The Benn backstory, meanwhile, is not lost on anyone in Canucks training camp. Undrafted and unheralded out of the Victoria Grizzlies of the B.C. Hockey League, Benn has managed to forge an NHL career of 473 games with the Dallas Stars and Montreal Canadiens.

“He’s an inspiring player,” said Canucks head coach Travis Green.

“He’s a durable guy with a strong understanding of what it takes.”

Benn’s journey has taken the 32-year-old back home in many ways.

“I’ve definitely come full circle from starting my pro career in this building with the [ECHL Victoria] Salmon Kings,” said the Central Saanich product.

“And now to put on a Canucks jersey here, having grown up as a huge fan of the team and always keeping track of them as a kid, is awesome. It’s almost surreal.”

The veteran came to the Canucks this summer as a free-agent signing from the Canadiens.

With the addition also of free-agent Tyler Myers, and the prospective emergence of 2018 first-round draft pick and rookie Quinn Hughes, this will be a revamped Canucks blue line.

There is talk of pairing Benn with returnee Troy Stecher, which would be fine by both.

“[Benn] is a vocal guy who plays hard,” said Stecher.

“It may allow me to be a rover and jump up more into the play. But it’s early yet and [pairings] could change.”

Chris Tanev is another returning blue-liner who is happy to see Benn in the fold.

“[Benn] has played in the league a while,” said Tanev.

“He is strong defensively but is more skilled than everyone thinks.”

Canucks bench boss Green also noted about Benn: “Jordie brings a lot of different things to our team that will help our young guys. And not just in his own end. Jordie has a heavy shot and a sneaky offensive game.”

Benn, however, is cautious about expressing any offensive yearnings. He knows how his bread is buttered and how to keep within himself as a player.

“I know how I’ve stayed in this league and defence is going to do that for me,” he said.

Benn’s durability was also stressed.

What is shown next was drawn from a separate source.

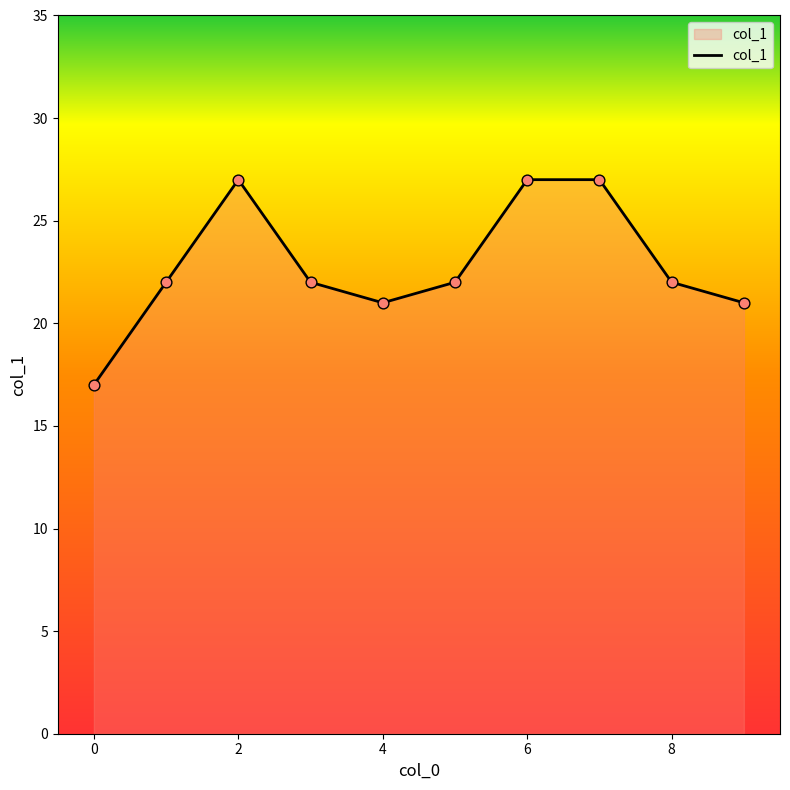

What is the difference between the maximum and minimum values?

10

He only missed six games the past two seasons in Montreal.

“It’s important to stay healthy and Jordie has shown that,” said Tanev, who knows all about not being healthy, after breaking legs in back-to-back seasons.

As for back-end offence, it might be better to look for that from Tanev and Hughes, who are mobile blue-liners.

“We can both move well and will read well off each other,” said Tanev, of the possible pairing.

Hughes certainly has big aspirations: “The Calder Trophy [for NHL rookie of the year] is a goal,” he said.

He could be battling his own brother, forward and 2019 NHL top overall draft selection Jack Hughes of the New Jersey Devils, for the rookie prize.

“He’s doing his thing and I’m doing mine,” said Quinn Hughes.

“I’m not worrying about him. I’m just trying to get better.”

Although not quite on Benn’s scale, this weekend also represents a bit of a homecoming for Hughes. Quinn and Jack Hughes, stars of the silver-medallist U.S. team, were based in Victoria at the Memorial Centre for Pool B of the 2019 IIHF world junior championship tournament last winter.

“It’s weird. I thought about that a lot coming into training camp here,” said Quinn Hughes.

“It’s cool.”

What would be even cooler for him is if the new-look Canucks blue line helps lead the team into the NHL playoffs next spring for the first time in five seasons.

“This is the most excited I’ve seen the team in training camp,” said Tanev. “The expectations are to make the playoffs.”

With a remade blue line giving a little push from behind.

Canucks training camp continues today 9 a.m. to 2:30 p.m., with a scrimmage at 10 a.m., and Sunday 10 a.m. to 3:15 p.m., with a scrimmage at 11:10 a.m., all at the Memorial Centre. Admission is $5 with proceeds going to charity. The preseason game Monday evening against the Calgary Flames on Blanshard is sold out.